→ **Brief A**:
Could you transcribe the incident report below from "2. Incident Timeline" up to and including "operational. Incident closed."?
→ **Brief B**:
Using the incident report below, answer these:
(i) In what time zone is the timeline given?
(ii) At what time did API latency begin spiking?
(iii) What did existing performance monitoring focus on?
→ **Brief C**:
How would you render this sentence from the incident report in Spanish: "Existing performance monitoring focused on CPU and memory utilization, not on worker queue backlog or request concurrency limits."

→ **Provided passage**:
- - -

2. Incident Timeline

(Chronological, Iran time)

  • 13:54 – Monitoring dashboards and logs indicate rising upstream error rates across multiple services.
  • 14:10 – API latency began spiking; errors reached ~40% of requests.
  • 14:25 – Engineering started investigation into overloaded workers handling upstream calls.
  • 14:45 – Identified that worker pool limits were insufficient under increased concurrent load.
  • 15:10 – Worker count configuration updated and services restarted with higher concurrency capacity.
  • 15:30 – Error rates dropped significantly; average latency returned to baseline values.
  • 15:55 – All services confirmed healthy and fully operational. Incident closed.

3. Root Cause Analysis

  • Immediate Cause:
    Insufficient worker pool capacity, leading to request queue saturation and upstream timeouts.
  • Underlying Cause:
    Worker configuration set for average traffic levels, lacking dynamic auto‑scaling or adaptive concurrency management.
  • Why It Wasn’t Prevented/Detected Earlier:
    Existing performance monitoring focused on CPU and memory utilization, not on worker queue backlog or request concurrency limits.
  • Five Whys:
  • Users saw upstream errors → because requests queued and timed out.
  • Requests queued → because available workers were fully busy.
  • Workers were overloaded → due to increased simultaneous traffic.
  • Worker pool not scalable → configuration static under variable load.

- - -

→ **Supplied data**:
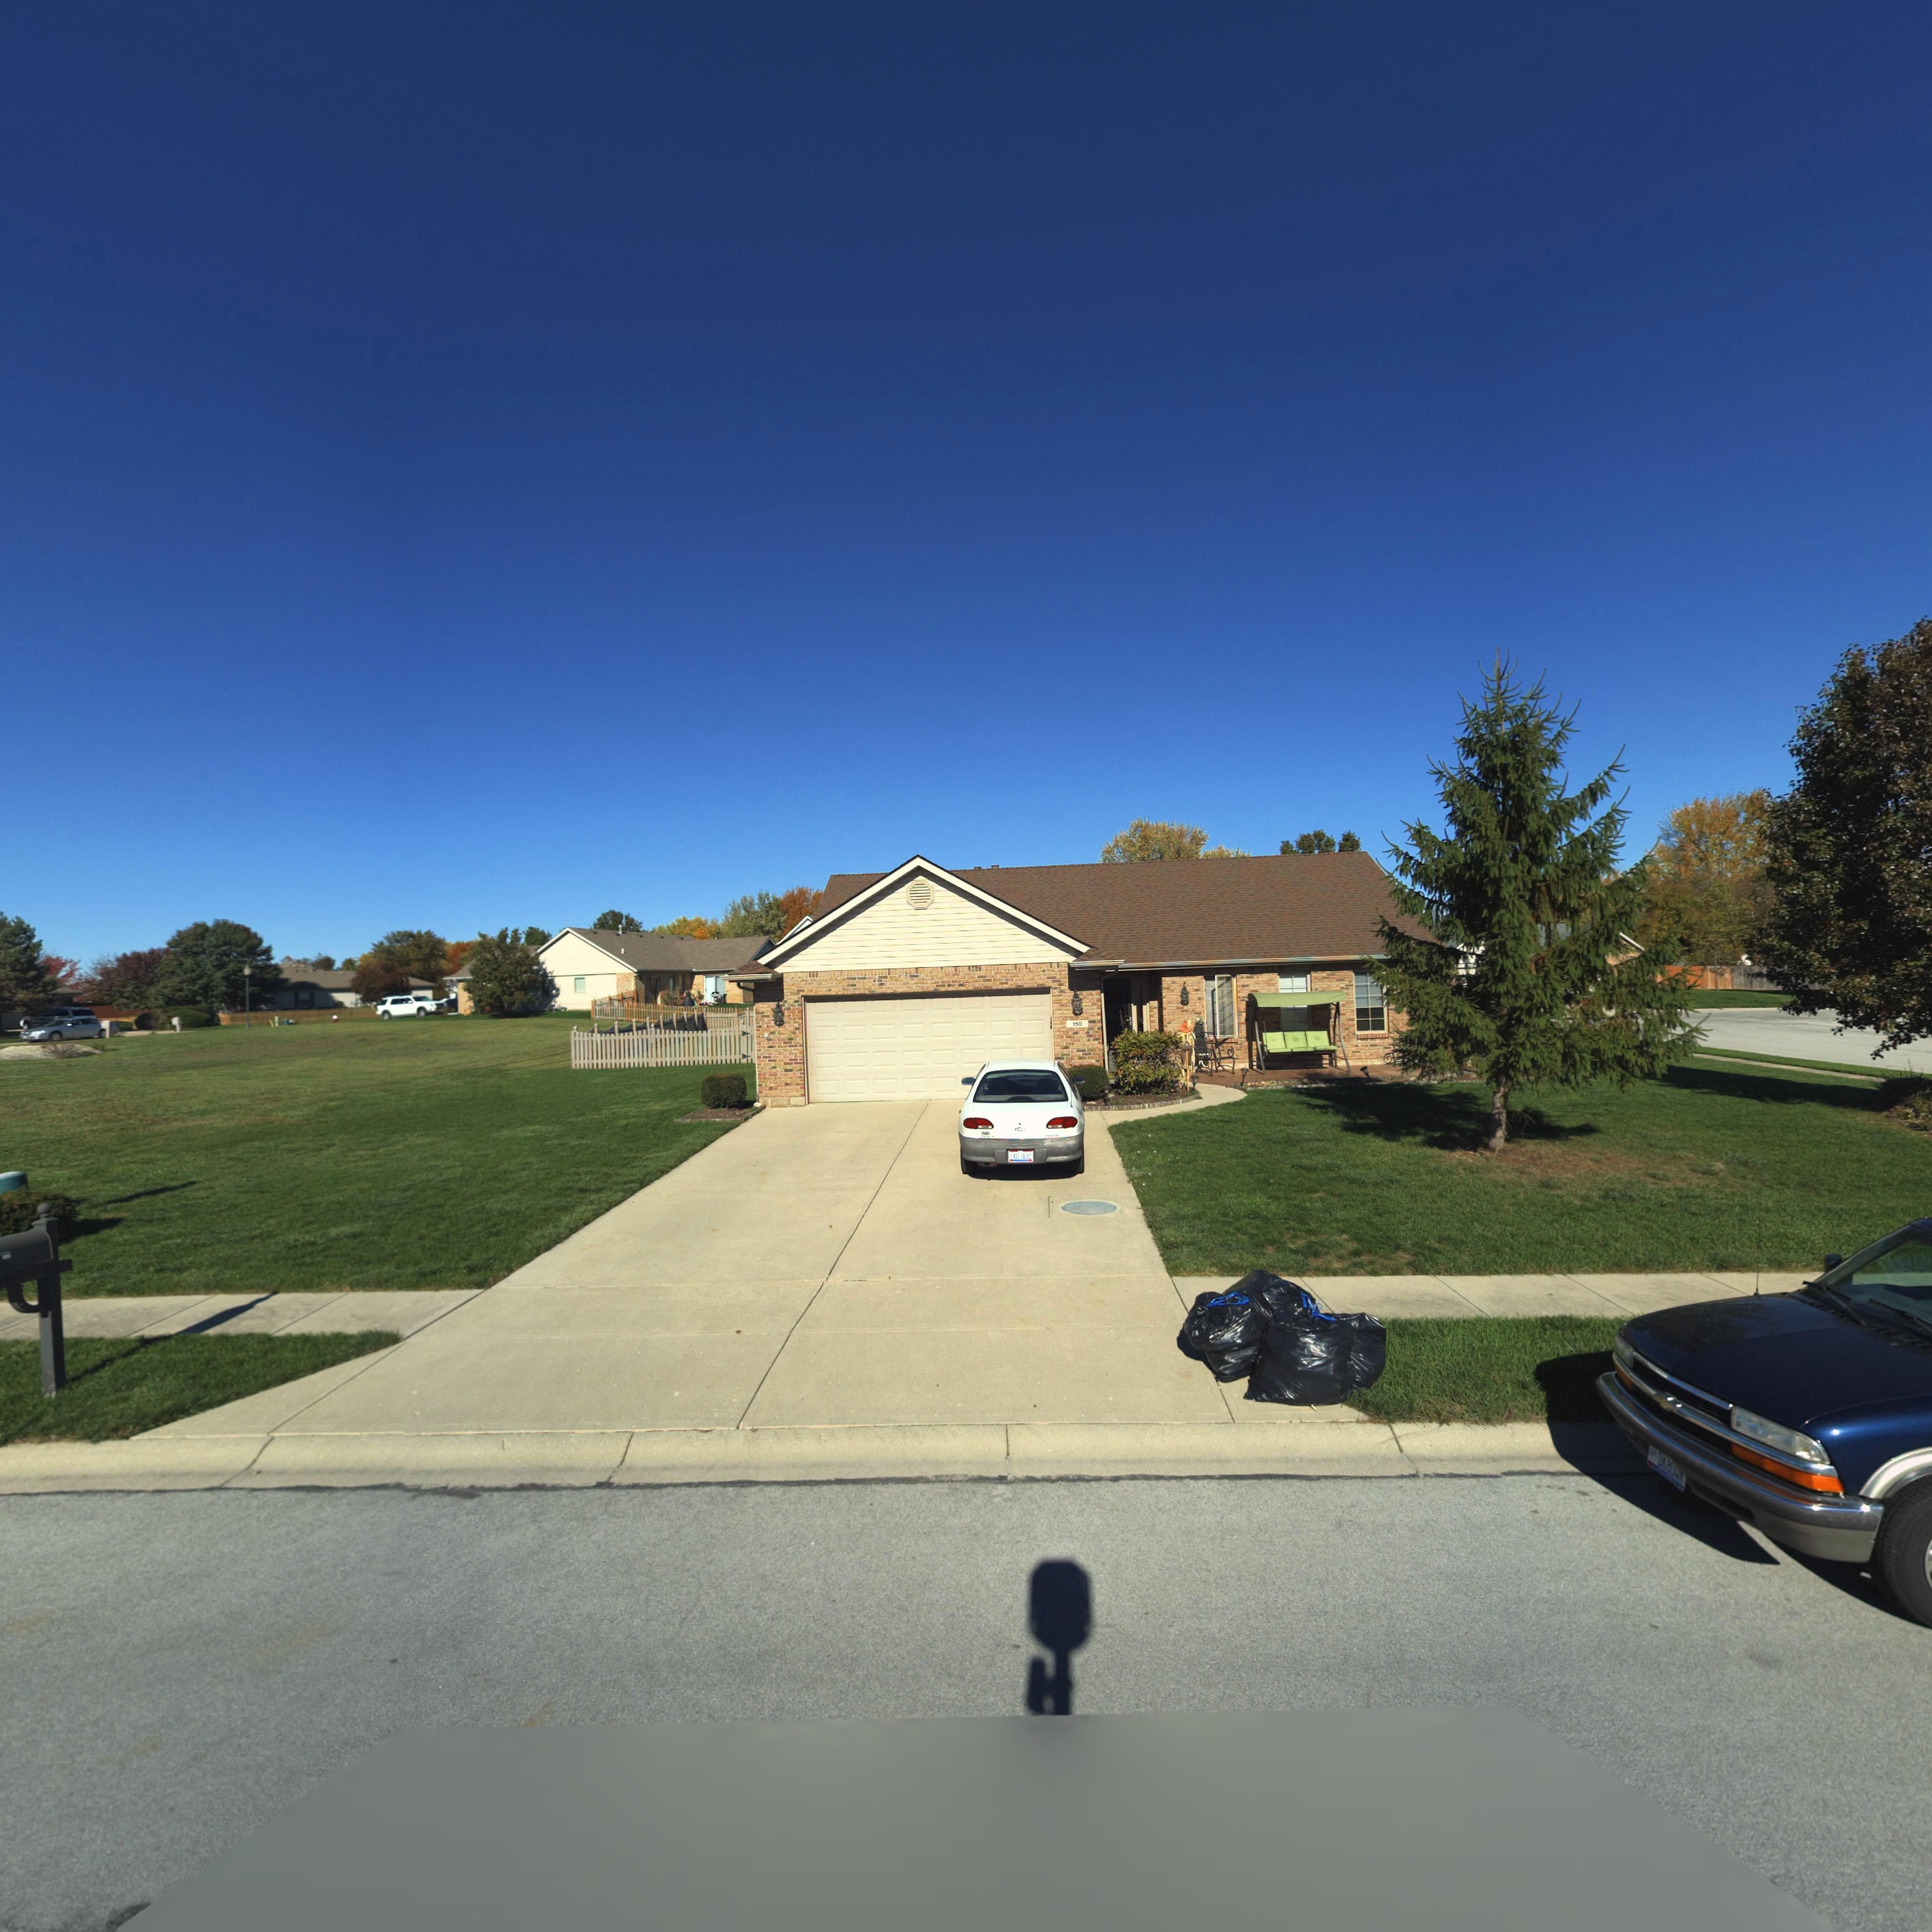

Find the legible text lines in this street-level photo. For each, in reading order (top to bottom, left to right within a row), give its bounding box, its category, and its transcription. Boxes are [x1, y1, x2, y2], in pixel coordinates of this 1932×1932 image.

[1072, 1021, 1082, 1026] StreetNumber: 150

- - -

→ **Written response A**:
2. Incident Timeline

(Chronological, Iran time)

  • 13:54 – Monitoring dashboards and logs indicate rising upstream error rates across multiple services.
  • 14:10 – API latency began spiking; errors reached ~40% of requests.
  • 14:25 – Engineering started investigation into overloaded workers handling upstream calls.
  • 14:45 – Identified that worker pool limits were insufficient under increased concurrent load.
  • 15:10 – Worker count configuration updated and services restarted with higher concurrency capacity.
  • 15:30 – Error rates dropped significantly; average latency returned to baseline values.
  • 15:55 – All services confirmed healthy and fully operational. Incident closed.

→ **Written response B**:
(i) Iran time
(ii) 14:10
(iii) CPU and memory utilization

→ **Written response C**:
El monitoreo de rendimiento existente se centraba en la utilización de CPU y memoria, no en la acumulación de la cola de trabajadores ni en los límites de concurrencia de solicitudes.